Exercise aim: Could you return, exactly as written, every line from the one containing "Call us and discuss your" through the last line of the entries below, leaving out the pictures?

===== Material for this exercise

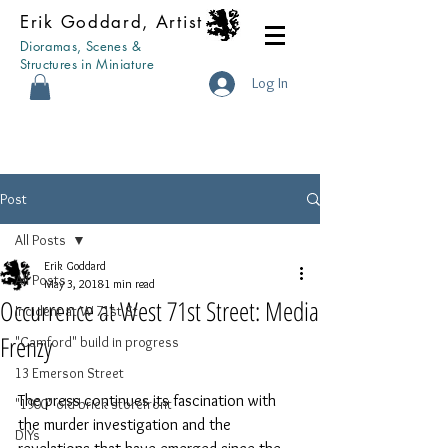
Erik Goddard, Artist
Dioramas, Scenes &
Structures in Miniature
Log In
Post
All Posts
Erik Goddard
All Posts
May 3, 2018
1 min read
Occurrence at West 71st Street: Media
Incident at W 71st St
Frenzy
"Camford" build in progress
13 Emerson Street
The press continues its fascination with 
"1900" old brick storefront
the murder investigation and the 
DIYs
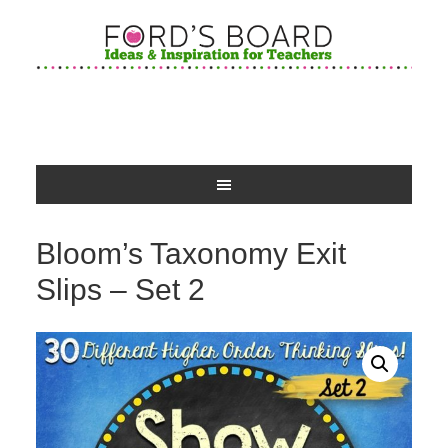
Bloom’s Taxonomy Exit
Slips – Set 2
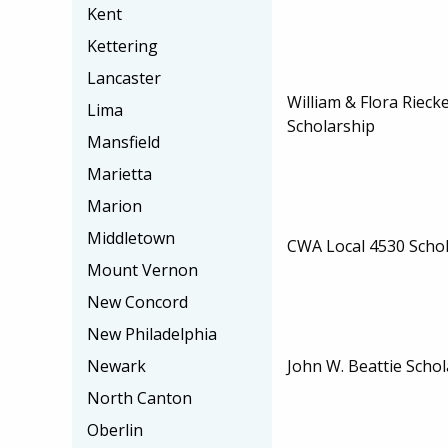
Kent
Kettering
Lancaster
William & Flora Rieck
Lima
Scholarship
Mansfield
Marietta
Marion
Middletown
CWA Local 4530 Scho
Mount Vernon
New Concord
New Philadelphia
John W. Beattie Schol
Newark
North Canton
Oberlin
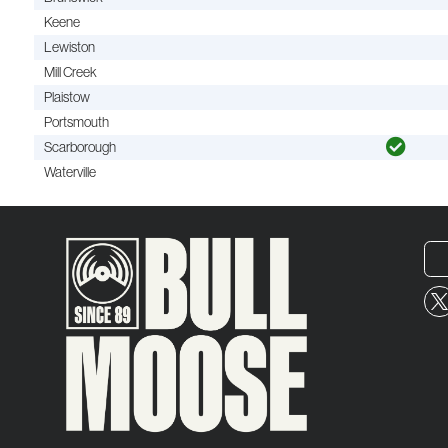
Keene
Lewiston
Mill Creek
Plaistow
Portsmouth
Scarborough
Waterville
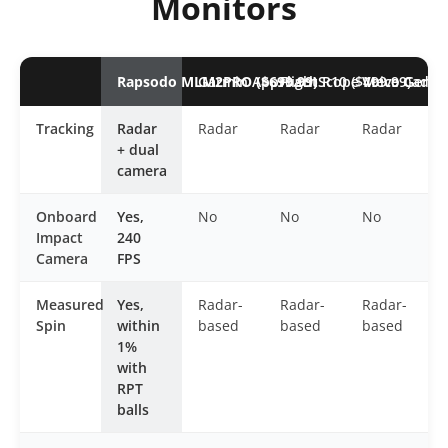
Monitors
Rapsodo MLM2PRO ($699.99)
Garmin Approach R10 ($499.99)
FlightScope Mevo Gen2 (
Voice Caddi
Tracking
Radar
Radar
Radar
Radar
+ dual
camera
Onboard
Yes,
No
No
No
Impact
240
Camera
FPS
Measured
Yes,
Radar-
Radar-
Radar-
Spin
within
based
based
based
1%
with
RPT
balls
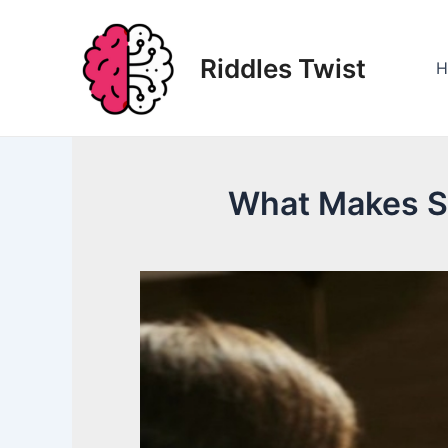
Skip
to
Riddles Twist
content
H
What Makes S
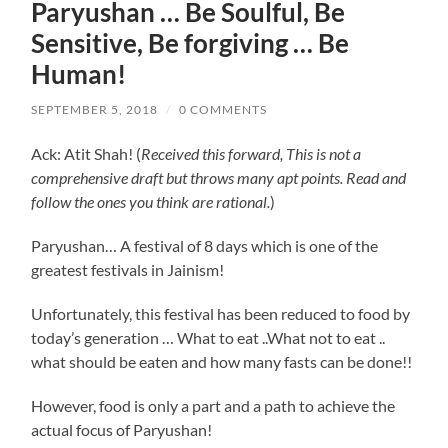
Paryushan … Be Soulful, Be
Sensitive, Be forgiving … Be
Human!
SEPTEMBER 5, 2018
/
0 COMMENTS
Ack: Atit Shah! (
Received this forward, This is not a
comprehensive draft but throws many apt points. Read and
follow the ones you think are rational.
)
Paryushan… A festival of 8 days which is one of the
greatest festivals in Jainism!
Unfortunately, this festival has been reduced to food by
today’s generation … What to eat ..What not to eat ..
what should be eaten and how many fasts can be done!!
However, food is only a part and a path to achieve the
actual focus of Paryushan!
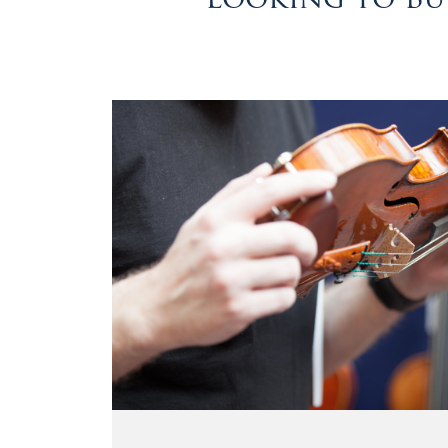
&
Valuations
Notable
Sales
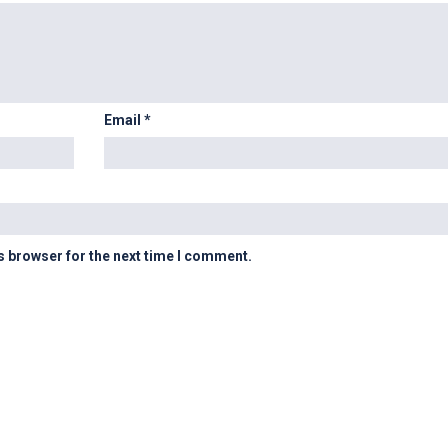
Email
*
s browser for the next time I comment.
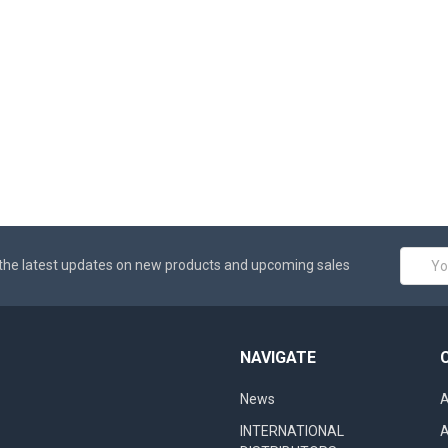
Email
the latest updates on new products and upcoming sales
Addres
NAVIGATE
News
A
INTERNATIONAL
A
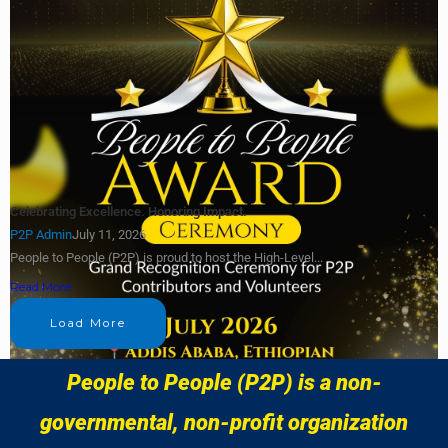
Celebrating Excellence. Honoring Impact.
P2P Admin
July 11, 2026
People to People (P2P) is proud to host the High-Level...
Read More
Load More
People to People (P2P) is a non-
governmental, non-profit organization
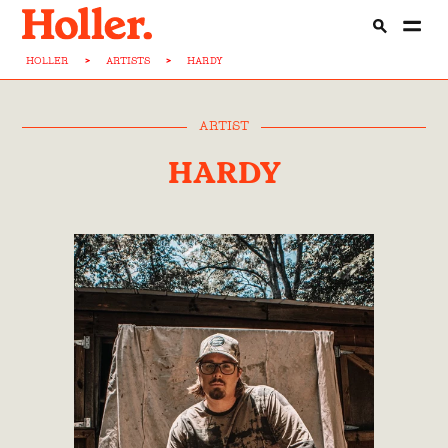
HOLLER
>
ARTISTS
>
HARDY
ARTIST
HARDY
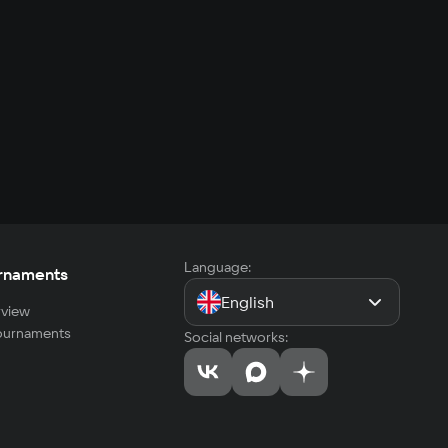
Language:
rnaments
English
view
tournaments
Social networks:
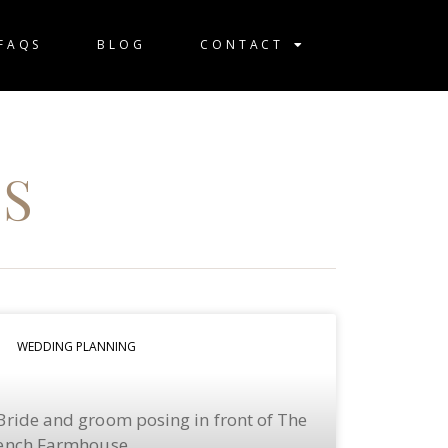
FAQS
BLOG
CONTACT
S
WEDDING PLANNING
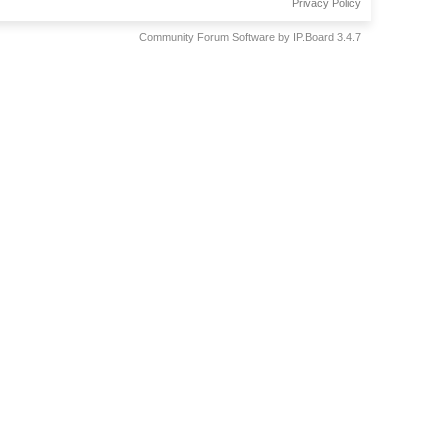
Privacy Policy
Community Forum Software by IP.Board 3.4.7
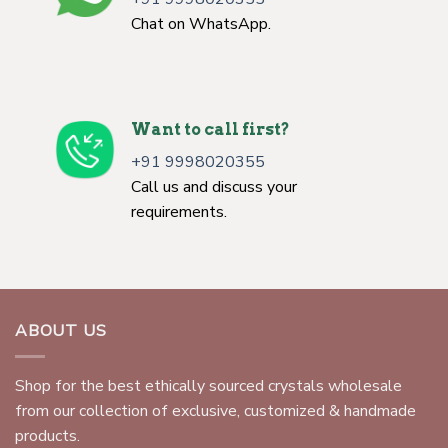
Chat on WhatsApp.
Want to call first?
+91 9998020355
Call us and discuss your
requirements.
ABOUT US
Shop for the best ethically sourced crystals wholesale
from our collection of exclusive, customized & handmade
products.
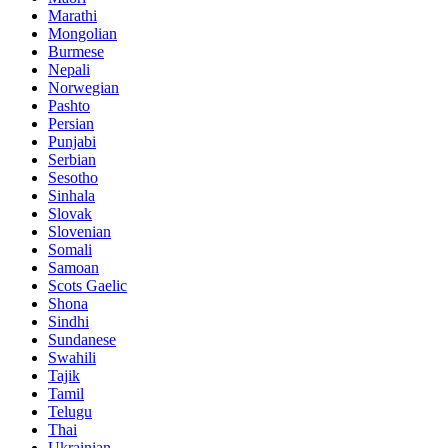
Marathi
Mongolian
Burmese
Nepali
Norwegian
Pashto
Persian
Punjabi
Serbian
Sesotho
Sinhala
Slovak
Slovenian
Somali
Samoan
Scots Gaelic
Shona
Sindhi
Sundanese
Swahili
Tajik
Tamil
Telugu
Thai
Ukrainian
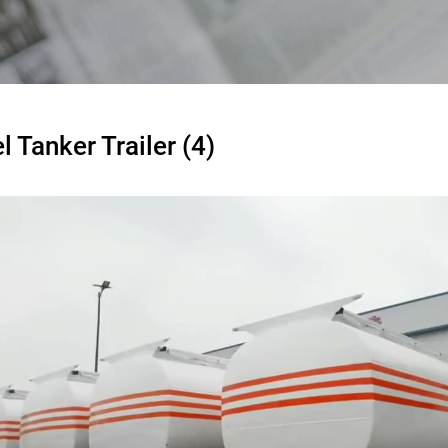
l Tanker Trailer (4)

==========

Answer box:
Call us and discuss your
requirements.
ABOUT US
Shop for the best ethically sourced crystals wholesale
from our collection of exclusive, customized & handmade
products.
Marathi
Mongolian
Burmese
Nepali
Norwegian
Pashto
Persian
Punjabi
Serbian
Sesotho
Sinhala
Slovak
Slovenian
Somali
Samoan
Scots Gaelic
Shona
Sindhi
Sundanese
Swahili
Tajik
Tamil
Telugu
Thai
Ukrainian
l Tanker Trailer (4)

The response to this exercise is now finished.